I think I am old-fashioned about money. I was taught that it is better to buy property than go into speculation. I learned that from my dad. As I mentioned, I had always vowed to work only five days a week, but now I am working seven. So once a month, I disappear for four or five days. I'll fly to Thailand, Germany, or South Africa. That's how I burn a little bit of money. I still have my Jeep Wrangler that I bought seven years ago and I haven't moved out of my small rented apartment off of Sheikh Zayed Road. I was thinking of buying a small villa, but at the moment all my big investment priorities are for the business, not me.
People who know me know that I work very hard for my money, but these days I do try to spoil myself a little. If I see something in a restaurant that I want, I will order it. I think I spend a lot on clothes but quality always pays off - you have to do the calculation of how long something cheaper might last. My personal living expenses can easily run to Dh20,000 a month - this figure includes my travelling, food and clothes.
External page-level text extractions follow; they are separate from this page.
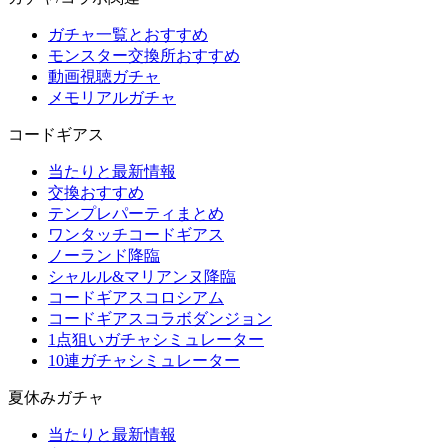
ガチャ一覧とおすすめ
モンスター交換所おすすめ
動画視聴ガチャ
メモリアルガチャ
コードギアス
当たりと最新情報
交換おすすめ
テンプレパーティまとめ
ワンタッチコードギアス
ノーランド降臨
シャルル&マリアンヌ降臨
コードギアスコロシアム
コードギアスコラボダンジョン
1点狙いガチャシミュレーター
10連ガチャシミュレーター
夏休みガチャ
当たりと最新情報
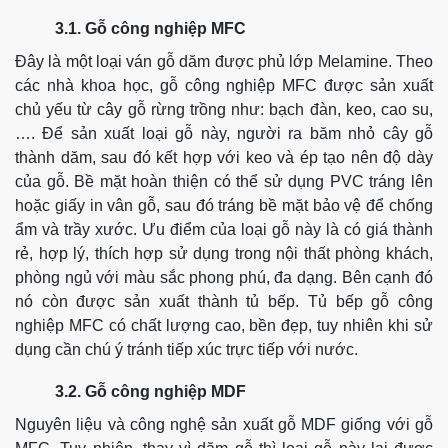
3.1. Gỗ công nghiệp MFC
Đây là một loại ván gỗ dăm được phủ lớp Melamine. Theo
các nhà khoa học, gỗ công nghiệp MFC được sản xuất
chủ yếu từ cây gỗ rừng trồng như: bạch đàn, keo, cao su,
….
Để sản xuất loại gỗ này, người ra băm nhỏ cây gỗ
thành dăm, sau đó kết hợp với keo và ép tạo nên độ dày
của gỗ. Bề mặt hoàn thiện có thể sử dụng PVC tráng lên
hoặc giấy in vân gỗ, sau đó tráng bề mặt bảo vệ để chống
ẩm và trầy xước.
Ưu điểm của loại gỗ này là có giá thành
rẻ, hợp lý, thích hợp sử dụng trong nội thất phòng khách,
phòng ngủ với màu sắc phong phú, đa dạng. Bên cạnh đó
nó còn được sản xuất thành tủ bếp.
Tủ bếp gỗ công
nghiệp MFC có chất lượng cao, bền đẹp, tuy nhiên khi sử
dụng cần chú ý tránh tiếp xúc trực tiếp với nước.
3.2. Gỗ công nghiệp MDF
Nguyên liệu và công nghệ sản xuất gỗ MDF giống với gỗ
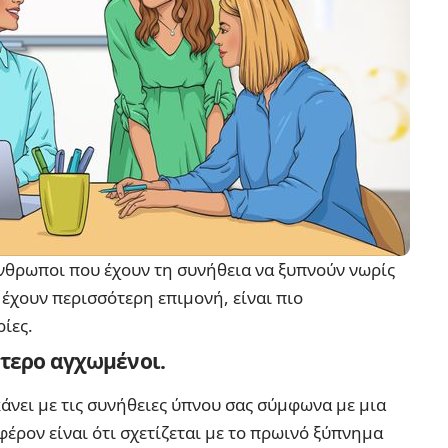
νθρωποι που έχουν τη συνήθεια να ξυπνούν νωρίς
 έχουν περισσότερη επιμονή, είναι πιο
ίες.
ότερο αγχωμένοι.
 κάνει με τις συνήθειες ύπνου σας σύμφωνα με μια
φέρον είναι ότι σχετίζεται με το πρωινό ξύπνημα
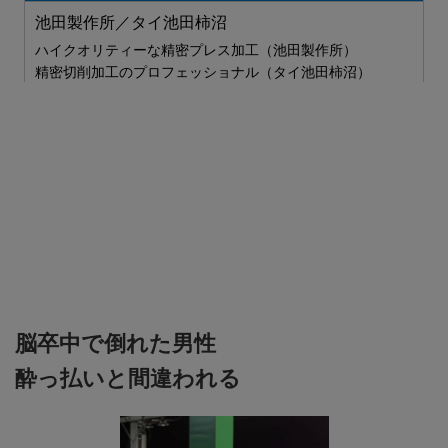
ス
S
池田製作所／タイ池田柿沼
ハイクオリティーな精密プレス加工（池田製作所）
精密切削加工のプロフェッショナル（タイ池田柿沼）
脳卒中で倒れた男性
酔っ払いと間違われる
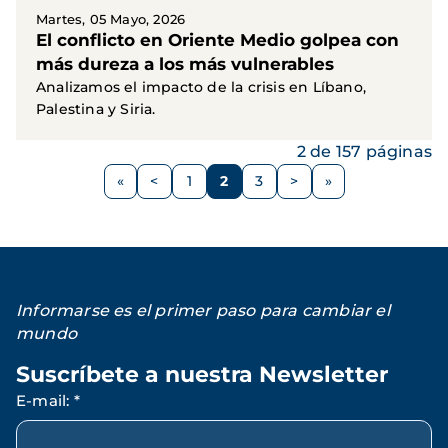
Martes, 05 Mayo, 2026
El conflicto en Oriente Medio golpea con
más dureza a los más vulnerables
Analizamos el impacto de la crisis en Líbano,
Palestina y Siria.
2 de 157 páginas
Paginación
<
1
2
3
>
Página
Página
Página
Página
Siguiente
anterior
página
Informarse es el primer paso para cambiar el
mundo
Suscríbete a nuestra Newsletter
E-mail
:
*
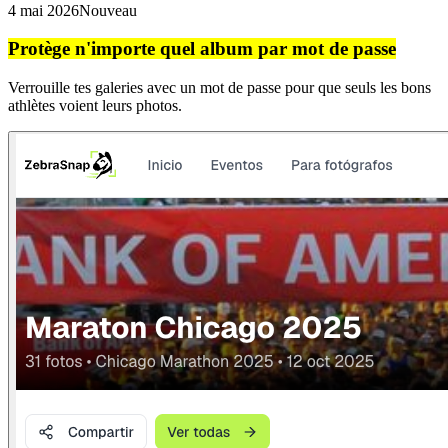
4 mai 2026
Nouveau
Protège n'importe quel album par mot de passe
Verrouille tes galeries avec un mot de passe pour que seuls les bons
athlètes voient leurs photos.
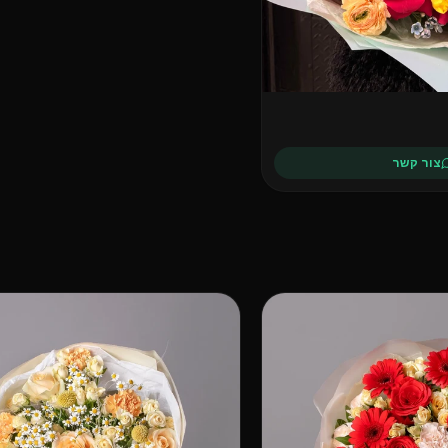
צור קשר
פופולרי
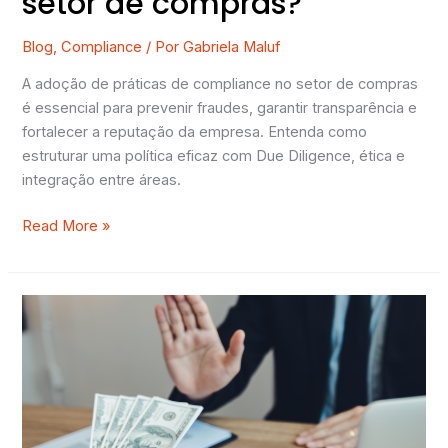
setor de compras?
Blog
,
Compliance
/ Por
Gabriela Maluf
A adoção de práticas de compliance no setor de compras
é essencial para prevenir fraudes, garantir transparência e
fortalecer a reputação da empresa. Entenda como
estruturar uma política eficaz com Due Diligence, ética e
integração entre áreas.
Read More »
O
que
mudou
na
ISO
37001:2025?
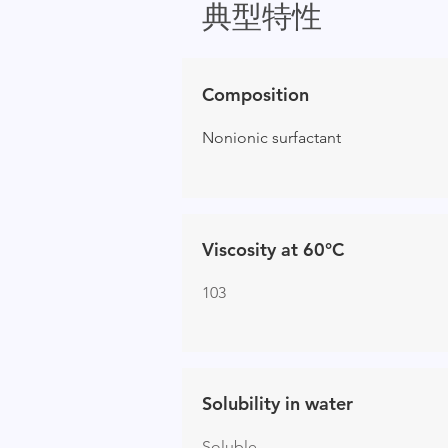
典型特性
Composition
Nonionic surfactant
Viscosity at 60°C
103
Solubility in water
Soluble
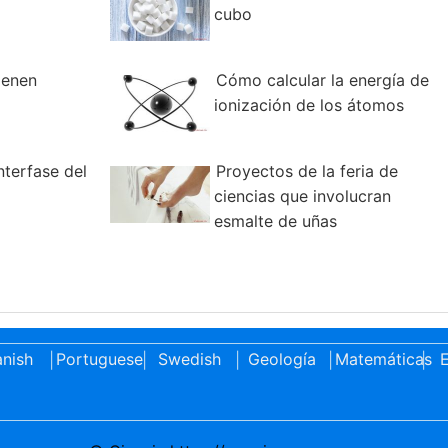
cubo
ienen
Cómo calcular la energía de
ionización de los átomos
nterfase del
Proyectos de la feria de
ciencias que involucran
esmalte de uñas
nish
Portuguese
Swedish
Geología
Matemáticas
E
|
|
|
|
|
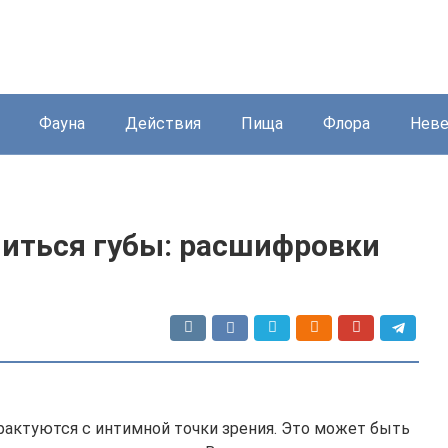
Фауна
Действия
Пища
Флора
Нев
ниться губы: расшифровки
трактуются с интимной точки зрения. Это может быть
If someone's smart they can talk you into something, so I always go back to my family and ask them "what do you think". That's helped me a lot. I would have stepped in so many traps otherwise. It is very foolish of me, but I still don't have a pension plan. Germans are usually very conservative and my father is nagging me about it, but I don't have one yet. My only plan is to use the money from the second clinic towards a pension. I think I'm going to have to sit down with a specialist at some point and discuss more properly what I ought to do.